Andrew Herscher’s recent book, Under the Campus, the Land (University of Michigan Press, March, 2025), narrates the University of Michigan’s place in both Anishinaabe and colonial history, tracing the University’s participation in the colonization of Anishinaabe homeland, Anishinaabe efforts to claim their right to an education, and the university’s history of disavowing its responsibilities to Anishinaabe people. 

Andrew Herscher and Bethany Hughes will discuss the book and the questions it raises about the University of Michigan’s history and future. 

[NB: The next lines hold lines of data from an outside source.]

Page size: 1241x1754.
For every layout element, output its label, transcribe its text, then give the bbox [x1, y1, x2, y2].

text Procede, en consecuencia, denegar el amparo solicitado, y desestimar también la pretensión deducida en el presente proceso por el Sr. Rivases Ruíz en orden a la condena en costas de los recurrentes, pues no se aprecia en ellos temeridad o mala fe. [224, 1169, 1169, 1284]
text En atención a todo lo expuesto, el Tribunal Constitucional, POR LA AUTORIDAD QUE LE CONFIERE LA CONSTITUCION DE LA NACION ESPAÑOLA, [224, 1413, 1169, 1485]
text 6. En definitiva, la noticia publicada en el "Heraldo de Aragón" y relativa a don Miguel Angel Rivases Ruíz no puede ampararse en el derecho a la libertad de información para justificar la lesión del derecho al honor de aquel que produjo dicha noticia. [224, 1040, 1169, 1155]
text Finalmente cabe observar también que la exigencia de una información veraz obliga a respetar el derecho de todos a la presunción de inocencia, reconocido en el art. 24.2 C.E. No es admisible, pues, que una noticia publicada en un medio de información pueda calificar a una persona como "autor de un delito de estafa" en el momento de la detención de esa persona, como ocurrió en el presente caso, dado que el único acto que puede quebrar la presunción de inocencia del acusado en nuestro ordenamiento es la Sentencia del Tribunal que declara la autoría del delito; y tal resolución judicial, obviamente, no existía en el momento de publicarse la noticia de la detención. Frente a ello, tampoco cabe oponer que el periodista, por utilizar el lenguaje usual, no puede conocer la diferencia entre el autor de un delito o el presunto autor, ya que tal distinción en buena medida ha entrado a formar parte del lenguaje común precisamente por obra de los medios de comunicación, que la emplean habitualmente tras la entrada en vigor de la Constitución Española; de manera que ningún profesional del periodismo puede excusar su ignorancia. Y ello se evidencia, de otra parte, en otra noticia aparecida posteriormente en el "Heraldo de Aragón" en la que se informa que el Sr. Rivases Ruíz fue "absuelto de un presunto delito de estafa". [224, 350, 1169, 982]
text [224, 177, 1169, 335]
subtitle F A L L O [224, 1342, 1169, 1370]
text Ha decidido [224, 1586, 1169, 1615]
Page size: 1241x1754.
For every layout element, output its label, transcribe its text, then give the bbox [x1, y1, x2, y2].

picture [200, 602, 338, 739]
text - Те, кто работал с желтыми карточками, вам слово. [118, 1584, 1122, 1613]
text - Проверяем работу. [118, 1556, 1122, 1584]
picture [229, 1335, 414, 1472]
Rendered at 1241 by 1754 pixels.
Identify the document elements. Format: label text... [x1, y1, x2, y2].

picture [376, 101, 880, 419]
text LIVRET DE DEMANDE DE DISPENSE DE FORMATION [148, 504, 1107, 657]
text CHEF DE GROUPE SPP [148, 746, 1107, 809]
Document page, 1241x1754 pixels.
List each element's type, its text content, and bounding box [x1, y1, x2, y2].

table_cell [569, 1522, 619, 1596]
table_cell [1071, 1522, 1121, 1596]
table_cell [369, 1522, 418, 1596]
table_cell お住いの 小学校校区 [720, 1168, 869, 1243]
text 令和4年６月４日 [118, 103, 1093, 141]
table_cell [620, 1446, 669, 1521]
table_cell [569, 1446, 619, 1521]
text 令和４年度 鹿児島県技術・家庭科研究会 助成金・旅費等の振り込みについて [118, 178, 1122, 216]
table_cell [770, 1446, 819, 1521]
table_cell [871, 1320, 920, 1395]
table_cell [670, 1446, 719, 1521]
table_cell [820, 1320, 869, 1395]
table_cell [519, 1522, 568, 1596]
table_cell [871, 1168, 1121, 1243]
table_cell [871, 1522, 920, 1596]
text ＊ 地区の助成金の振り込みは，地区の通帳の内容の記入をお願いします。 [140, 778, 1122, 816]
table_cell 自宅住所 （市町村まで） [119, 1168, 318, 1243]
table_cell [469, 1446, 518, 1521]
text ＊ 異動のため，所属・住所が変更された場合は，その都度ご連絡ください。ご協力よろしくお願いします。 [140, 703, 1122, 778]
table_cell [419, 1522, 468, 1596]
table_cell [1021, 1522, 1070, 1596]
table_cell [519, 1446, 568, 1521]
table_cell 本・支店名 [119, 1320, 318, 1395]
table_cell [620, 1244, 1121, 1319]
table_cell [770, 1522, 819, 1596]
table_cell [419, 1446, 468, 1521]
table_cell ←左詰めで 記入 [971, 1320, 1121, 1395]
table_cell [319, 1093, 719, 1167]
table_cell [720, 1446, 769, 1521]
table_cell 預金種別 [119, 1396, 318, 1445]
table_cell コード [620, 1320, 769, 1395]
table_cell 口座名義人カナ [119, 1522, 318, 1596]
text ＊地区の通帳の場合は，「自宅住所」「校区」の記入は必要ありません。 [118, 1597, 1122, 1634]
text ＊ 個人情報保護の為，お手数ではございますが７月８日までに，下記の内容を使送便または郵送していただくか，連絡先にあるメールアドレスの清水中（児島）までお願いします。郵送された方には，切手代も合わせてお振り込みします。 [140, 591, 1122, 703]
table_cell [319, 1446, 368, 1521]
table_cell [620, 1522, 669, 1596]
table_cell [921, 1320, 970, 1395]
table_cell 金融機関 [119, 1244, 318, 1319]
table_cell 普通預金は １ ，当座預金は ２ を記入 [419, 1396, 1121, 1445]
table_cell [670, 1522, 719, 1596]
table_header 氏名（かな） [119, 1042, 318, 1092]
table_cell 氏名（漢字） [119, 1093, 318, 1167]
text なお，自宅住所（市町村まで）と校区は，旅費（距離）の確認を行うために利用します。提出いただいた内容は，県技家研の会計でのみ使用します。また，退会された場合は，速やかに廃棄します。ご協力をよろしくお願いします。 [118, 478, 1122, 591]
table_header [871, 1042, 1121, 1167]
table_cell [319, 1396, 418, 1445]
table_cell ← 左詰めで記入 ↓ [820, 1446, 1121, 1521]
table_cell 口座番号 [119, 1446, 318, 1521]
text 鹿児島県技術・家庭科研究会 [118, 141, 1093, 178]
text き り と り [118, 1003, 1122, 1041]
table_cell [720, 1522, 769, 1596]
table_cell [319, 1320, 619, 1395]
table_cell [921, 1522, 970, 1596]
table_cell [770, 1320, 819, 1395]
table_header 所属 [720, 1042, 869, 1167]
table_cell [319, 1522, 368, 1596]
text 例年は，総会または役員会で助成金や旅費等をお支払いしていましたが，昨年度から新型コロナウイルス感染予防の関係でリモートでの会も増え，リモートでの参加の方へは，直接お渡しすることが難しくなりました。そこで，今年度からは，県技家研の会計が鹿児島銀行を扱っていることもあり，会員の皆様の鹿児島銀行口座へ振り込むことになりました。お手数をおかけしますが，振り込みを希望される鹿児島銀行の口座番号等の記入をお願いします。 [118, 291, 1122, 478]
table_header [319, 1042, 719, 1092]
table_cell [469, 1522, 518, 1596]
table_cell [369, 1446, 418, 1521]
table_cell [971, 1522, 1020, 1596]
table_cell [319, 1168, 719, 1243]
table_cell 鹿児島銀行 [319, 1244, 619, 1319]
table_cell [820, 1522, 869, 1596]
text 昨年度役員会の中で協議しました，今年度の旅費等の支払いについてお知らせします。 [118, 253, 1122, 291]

Free and open to the public, no registration required.

More About
Andrew Herscher

Andrew Herscher’s work endeavors to bring the study of architecture and cities to bear on struggles for justice, democracy, and self-determination across a range of global sites. He is the co-founder of a series of activist research collectives, including Detroit Resists, the Settler Colonial City Project, and the We the People of Detroit Community Research Collective. His most recent book is Under the Campus, the Land: Anishinaabe Futuring, Colonial Non-Memory, and the Origin of the University of Michigan (University of Michigan Press, 2025). He is Professor of Architecture and Faculty Associate of the Native American Studies Program at the University of Michigan.

More About
Bethany Hughes

Bethany Hughes (Choctaw Nation of Oklahoma) is an Assistant Professor at the University of Michigan. A performance scholar and cultural historian, her work focuses on the representation of Native Americans in theatrical performance and contemporary Indigenous performance. Hughes teaches on Native American Studies, Indigenous performance, race and musical theatre, and American performance. Her writing can be found in Theatre Journal, American Periodicals, Theatre Survey, Mobilities, and Theatre Topics. Her book Redface: Race, Performance, and Indigeneity (NYU Press) articulates the aesthetic, racial, and political implications of the “Indian” in live theatre.